His condition is thanks to a couple of things. A little while back, Lee had caught on to his starvation strategy; she’s far from stupid, and although it must have been disappointing to have to cut herself off from the bonus nutrition, she was adamant that he start feeding himself. He refused, explaining to her once again that he was simply a problem that needed to be solved, an imbalance that needed to be corrected—and to his shock, she went to the orderlies on him. He still doesn’t understand it. Lee can’t stand them, and the rules drive her crazy. Why would she do that to him? Why would she take that away from him, one of the only things left he could control about his life?Only shortly afterward, an exam by one of the doctors from the hospital ended badly when the sanitarium staff was harshly scolded for Michael’s poor condition. His injuries were healing sluggishly—a couple of them not at all—and his overall health was in decline. He’d been somewhat successful in running himself into the ground without the orderlies’ knowledge, but had failed to realize he’d be unable to continue torturing himself once one of the doctors noticed what was happening.

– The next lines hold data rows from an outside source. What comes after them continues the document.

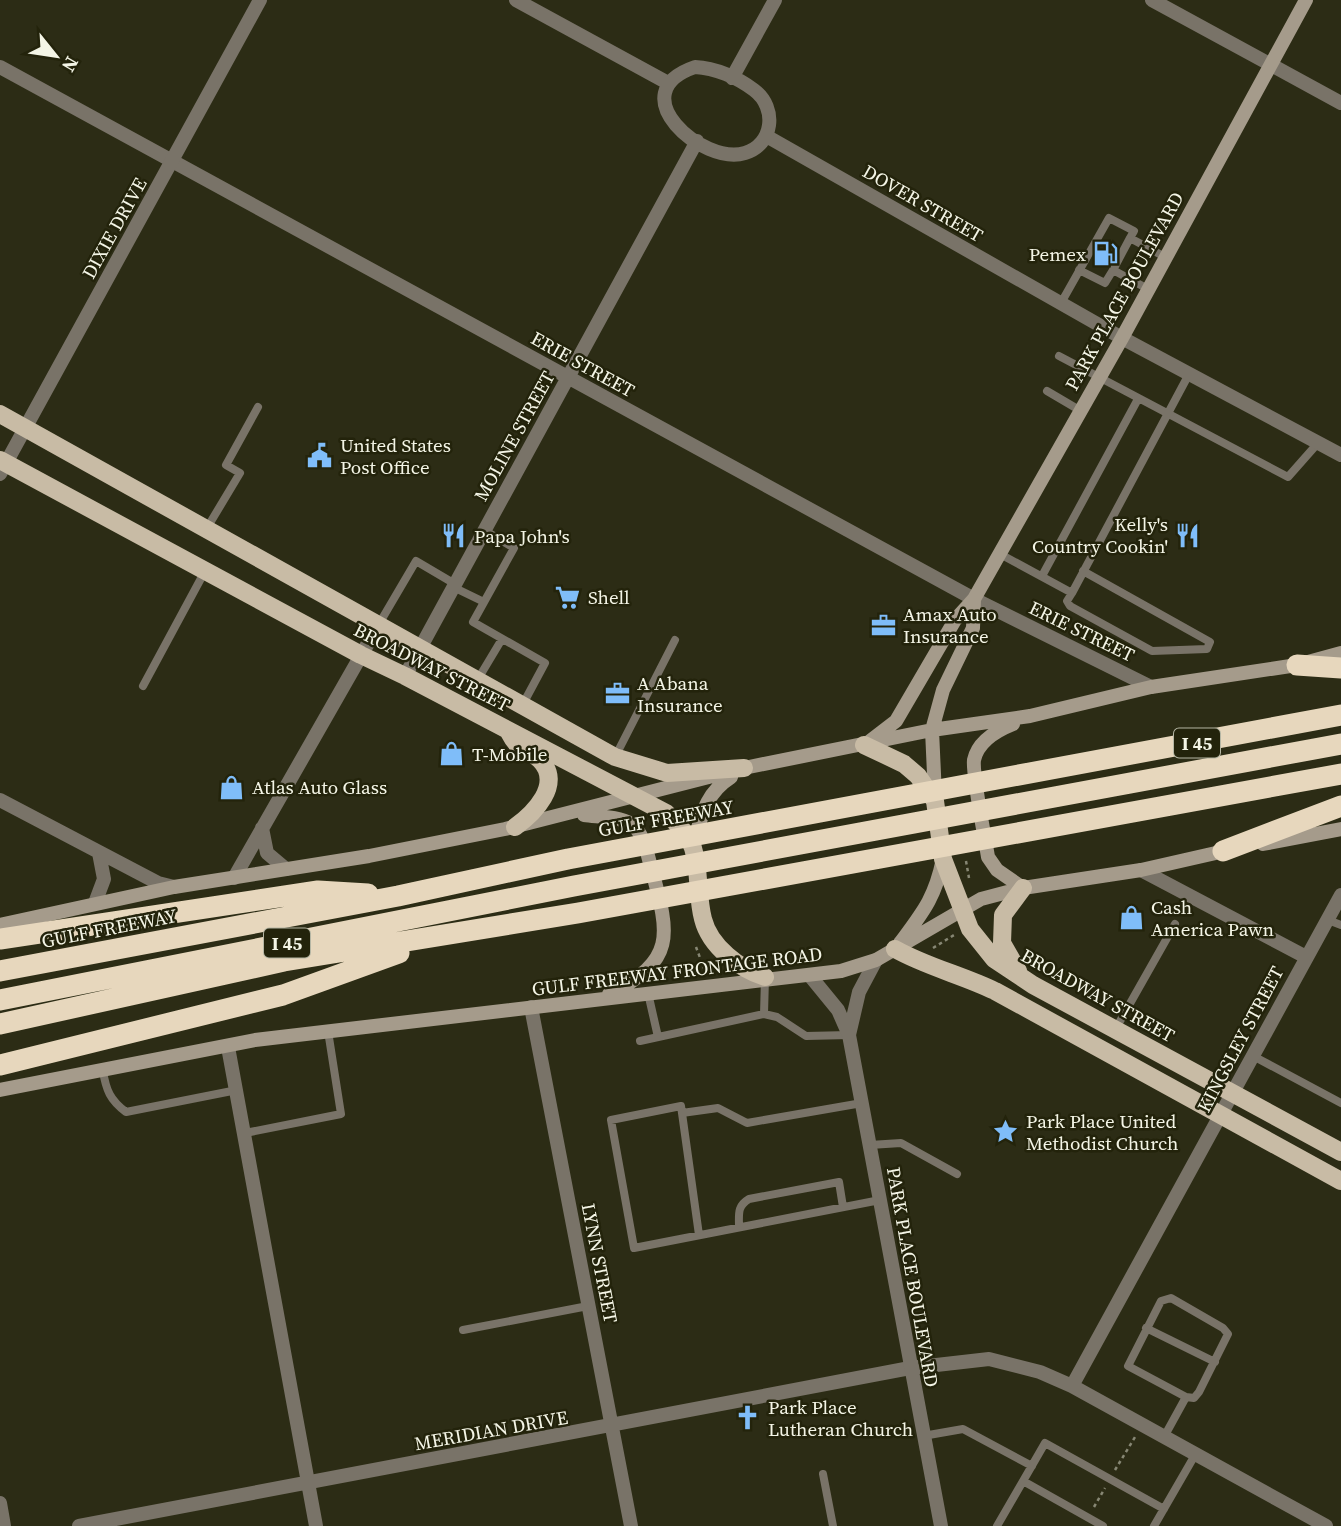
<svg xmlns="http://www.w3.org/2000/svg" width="1341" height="1526" viewBox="0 0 1341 1526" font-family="'Source Serif 4',serif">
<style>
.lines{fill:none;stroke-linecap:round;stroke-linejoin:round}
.path{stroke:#878774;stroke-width:2.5;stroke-dasharray:3.5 3.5;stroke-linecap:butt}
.service{stroke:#797368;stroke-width:8}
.minor{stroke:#797368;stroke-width:14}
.tertiary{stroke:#797368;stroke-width:14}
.secondary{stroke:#a59b8b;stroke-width:14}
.primary{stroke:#c8bba5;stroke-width:18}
.motorway{stroke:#e7d7bd;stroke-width:21}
.labels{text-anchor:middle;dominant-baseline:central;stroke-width:5;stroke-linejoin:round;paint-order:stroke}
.shield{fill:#23230b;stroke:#b5b6a4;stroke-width:2}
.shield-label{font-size:18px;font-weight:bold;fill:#f4f5e6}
.street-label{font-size:19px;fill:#f4f5e6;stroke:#23230b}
.poi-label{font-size:19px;fill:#f4f5e6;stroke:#23230b;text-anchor:start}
</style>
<rect width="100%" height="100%" fill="#2c2c15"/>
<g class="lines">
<!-- path -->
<path class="path" d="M966 861 969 878
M696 947 705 971
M933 948 954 935
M1115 1470 1135 1437
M1094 1507 1105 1488"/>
<!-- service -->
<path class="service" d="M1079 270 1105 283 1113 270
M1148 289 1113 270 1130 238 1165 257
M1061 303 1109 218 1134 231 1130 238
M1059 356 1288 477 1318 443
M1047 391 1081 411
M207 528 240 473 226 465 258 407
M484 530 514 548 473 622 545 663 523 704
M1000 554 1072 593 1189 374
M1042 576 1138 399
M453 587 484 602
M1072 593 1067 601 1070 606 1152 651 1207 649 1210 642 1083 571
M379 624 416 561 455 584
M478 679 502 639
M143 686 205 571
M615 757 675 640
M1328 920 1341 925
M648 993 658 1037
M764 1014 765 978
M1115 1030 1175 924
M640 1041 764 1014 777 1017 806 1036 849 1035
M1253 1056 1341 1103
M103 1071C106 1090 110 1100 126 1112L237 1090
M682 1113 718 1108 747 1123 862 1103
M245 1133 341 1114 328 1031
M870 1145 901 1143 957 1174
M739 1227C739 1214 737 1206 749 1199L839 1182 843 1207
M699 1235 681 1106 611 1120 634 1248 880 1200
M1146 1328 1215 1362
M463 1330 588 1306
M923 1436 963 1429 1032 1466
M1164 1437 1186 1397 1128 1366 1161 1301 1171 1298 1223 1328 1228 1334 1199 1392 1194 1398 1186 1397
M823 1474 833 1526
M1023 1481 1103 1526
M997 1526 1045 1443 1164 1509
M1154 1526 1195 1455"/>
<!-- minor -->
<path class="minor" d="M516 0 668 83
M1152 0 1341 103
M0 67 974 599 1151 687
M695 67C715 68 737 77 754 90 778 108 773 145 745 153 703 166 619 93 695 67Z
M732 78 775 0
M768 137 1122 338 1341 455
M405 676 697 141
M0 800 158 883 174 887
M262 828 267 853 286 869
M1141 870 1306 957
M234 878 379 624
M95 903 104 879 99 853
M531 1007 631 1526
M228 1047 316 1526
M1072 1386 1341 895
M0 1503 4 1526
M79 1526 910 1368 989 1359 1040 1372 1072 1386 1326 1526"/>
<!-- tertiary -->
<path class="tertiary" d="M0 474 260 0
M811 977 838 1010 849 1035 941 1526
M849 1035 859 992 876 960"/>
<!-- secondary -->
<path class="secondary" d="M1013 724C998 730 978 741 974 760 972 774 985 838 988 857L997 870 1023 888
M870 741 896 721 955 620 974 599 1122 338 1306 0
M935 796 932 730 943 690 973 628 974 599
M584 815C598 817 618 816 631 824 644 833 647 853 651 867 669 934 678 960 609 994
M694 842C702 814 706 793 731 777
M1263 844 1341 829
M0 925 174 887 369 856 505 829 744 768 932 730 1030 716 1151 687 1297 665 1341 653
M900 943C923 912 935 898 943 859
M0 1090 255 1040 841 971 876 960 981 899 1023 888 1141 870 1229 850"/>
<!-- primary -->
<path class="primary" d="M0 414 615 757 667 773 744 768
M0 460 361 655 405 676 666 813C677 823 688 834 693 848 700 871 697 897 703 919 710 947 740 969 765 977
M509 732C521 755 526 746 540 760 564 784 533 814 515 827
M864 745 904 764 918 776 935 801 943 859 970 929 994 959 1033 985 1341 1152
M895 949C927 967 962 975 995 991L1341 1181
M1018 971 1002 943 1003 915 1023 888"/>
<!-- motorway -->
<path class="motorway" d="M1297 665 1341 668
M1223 851 1341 806
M0 939 318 891 368 894
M0 971 398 896 568 859 1341 715
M0 1000 574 886 1341 744
M0 1024 284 961 578 913 1341 774
M0 1065 283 995 399 953"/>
</g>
<!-- icons -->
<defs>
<symbol id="fuel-bare" viewBox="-9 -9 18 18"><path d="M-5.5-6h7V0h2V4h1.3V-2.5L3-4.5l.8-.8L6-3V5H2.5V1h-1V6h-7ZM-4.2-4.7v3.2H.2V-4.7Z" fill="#7fbdf9" stroke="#23230b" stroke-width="2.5" paint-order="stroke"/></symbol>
<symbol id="civic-bare" viewBox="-9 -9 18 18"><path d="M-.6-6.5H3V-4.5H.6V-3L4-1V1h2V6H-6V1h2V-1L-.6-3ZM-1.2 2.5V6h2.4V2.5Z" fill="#7fbdf9" stroke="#23230b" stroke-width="2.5" paint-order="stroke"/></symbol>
<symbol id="restaurant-bare" viewBox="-9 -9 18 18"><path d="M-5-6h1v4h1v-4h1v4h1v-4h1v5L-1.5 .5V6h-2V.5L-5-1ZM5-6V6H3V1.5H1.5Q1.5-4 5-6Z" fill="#7fbdf9" stroke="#23230b" stroke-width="2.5" paint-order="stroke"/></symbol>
<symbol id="supermarket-bare" viewBox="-9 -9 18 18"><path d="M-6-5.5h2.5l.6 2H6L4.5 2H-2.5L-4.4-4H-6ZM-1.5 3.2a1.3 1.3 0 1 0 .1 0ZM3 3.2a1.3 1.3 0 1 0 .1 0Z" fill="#7fbdf9" stroke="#23230b" stroke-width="2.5" paint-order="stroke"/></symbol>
<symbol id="office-bare" viewBox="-9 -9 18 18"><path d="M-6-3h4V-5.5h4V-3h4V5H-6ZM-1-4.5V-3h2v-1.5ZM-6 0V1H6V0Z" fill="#7fbdf9" stroke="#23230b" stroke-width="2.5" paint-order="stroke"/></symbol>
<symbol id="shop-bare" viewBox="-9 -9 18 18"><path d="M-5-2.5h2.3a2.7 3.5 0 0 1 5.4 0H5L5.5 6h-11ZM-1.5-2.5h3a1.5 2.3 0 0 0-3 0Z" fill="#7fbdf9" stroke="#23230b" stroke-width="2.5" paint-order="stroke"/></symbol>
<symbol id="sight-bare" viewBox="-9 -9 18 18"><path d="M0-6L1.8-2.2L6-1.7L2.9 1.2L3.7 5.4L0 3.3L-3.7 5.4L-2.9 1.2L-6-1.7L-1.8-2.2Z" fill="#7fbdf9" stroke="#23230b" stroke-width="2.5" paint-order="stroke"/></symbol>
<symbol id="church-bare" viewBox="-9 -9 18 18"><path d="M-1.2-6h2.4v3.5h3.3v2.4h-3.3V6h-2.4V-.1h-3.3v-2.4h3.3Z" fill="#7fbdf9" stroke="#23230b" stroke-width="2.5" paint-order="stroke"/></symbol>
</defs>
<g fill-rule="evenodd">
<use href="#fuel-bare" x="1088" y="236" width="35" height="35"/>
<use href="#civic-bare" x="302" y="438" width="35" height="35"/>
<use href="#restaurant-bare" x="1170" y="518" width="35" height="35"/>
<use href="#restaurant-bare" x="436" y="518" width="35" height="35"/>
<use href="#supermarket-bare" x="550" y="580" width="35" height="35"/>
<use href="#office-bare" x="866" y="608" width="35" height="35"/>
<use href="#office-bare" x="600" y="676" width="35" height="35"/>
<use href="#shop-bare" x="434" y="736" width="35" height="35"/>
<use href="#shop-bare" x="214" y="770" width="35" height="35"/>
<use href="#shop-bare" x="1114" y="900" width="35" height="35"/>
<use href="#sight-bare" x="988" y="1114" width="35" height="35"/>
<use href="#church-bare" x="730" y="1400" width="35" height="35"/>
</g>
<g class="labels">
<!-- shield labels -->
<g class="shield">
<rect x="1174" y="728.5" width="46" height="29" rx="5"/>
<rect x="264" y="928.5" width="46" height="29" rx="5"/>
</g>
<g class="shield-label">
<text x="1197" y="743">I 45</text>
<text x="287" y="943">I 45</text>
</g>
<!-- street labels -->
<g class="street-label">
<text transform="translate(923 203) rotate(30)">DOVER STREET</text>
<text transform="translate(114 228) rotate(-61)">DIXIE DRIVE</text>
<text transform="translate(1124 291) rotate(-61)">PARK PLACE BOULEVARD</text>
<text transform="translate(583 364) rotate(29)">ERIE STREET</text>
<text transform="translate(514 436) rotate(-61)">MOLINE STREET</text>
<text transform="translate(1082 631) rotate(26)">ERIE STREET</text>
<text transform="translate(432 667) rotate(27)">BROADWAY STREET</text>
<text transform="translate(666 818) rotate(-10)">GULF FREEWAY</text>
<text transform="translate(109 928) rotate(-11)">GULF FREEWAY</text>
<text transform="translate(677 971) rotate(-7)">GULF FREEWAY FRONTAGE ROAD</text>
<text transform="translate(1098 995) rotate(29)">BROADWAY STREET</text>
<text transform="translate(1240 1039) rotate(-62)">KINGSLEY STREET</text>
<text transform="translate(600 1263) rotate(79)">LYNN STREET</text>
<text transform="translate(913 1277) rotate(80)">PARK PLACE BOULEVARD</text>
<text transform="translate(491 1430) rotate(-10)">MERIDIAN DRIVE</text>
</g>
<!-- poi labels -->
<g class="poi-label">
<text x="1086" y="254" text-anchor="end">Pemex</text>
<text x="340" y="445">United States<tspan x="340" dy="22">Post Office</tspan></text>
<text x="1168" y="524" text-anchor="end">Kelly's<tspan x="1168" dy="22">Country Cookin'</tspan></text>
<text x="474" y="536">Papa John's</text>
<text x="588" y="597">Shell</text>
<text x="903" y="614">Amax Auto<tspan x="903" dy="22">Insurance</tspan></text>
<text x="637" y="683">A Abana<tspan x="637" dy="22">Insurance</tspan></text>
<text x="472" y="754">T-Mobile</text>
<text x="252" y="787">Atlas Auto Glass</text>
<text x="1151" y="907">Cash<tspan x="1151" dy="22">America Pawn</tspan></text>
<text x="1026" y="1121">Park Place United<tspan x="1026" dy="22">Methodist Church</tspan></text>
<text x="768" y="1407">Park Place<tspan x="768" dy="22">Lutheran Church</tspan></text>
</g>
</g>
<!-- north arrow -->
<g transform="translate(56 56) rotate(120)" stroke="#23230b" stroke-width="5" paint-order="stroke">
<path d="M0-5L12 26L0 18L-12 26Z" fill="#f4f5e6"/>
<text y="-10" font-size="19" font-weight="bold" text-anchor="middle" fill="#f4f5e6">N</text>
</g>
</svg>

Everyone was very upset. They were angry at him (they didn’t say it in so many words, but they definitely were), and they were angry at Dorothy, which really ground Michael’s gears, because it wasn’t her fault at all. They tried to take her away from him, but he threw such a fit and was so uncooperative with everyone else that they had to put her back. After continuing struggles between the staff and the hospital and Michael himself, Michael was moved to a private room and put on different medications: more powerful, higher doses. They have someone watching him all the time. They barely let him move on his own.
When he was in as much pain as possible—when he could make the decision to be in as much pain as he could figure out how to bring upon himself considering the limiting circumstances—things were somehow almost bearable. There is nothing now. There are no decisions to make. There is no time to pass, no life to live. No death to die. All he can do is linger.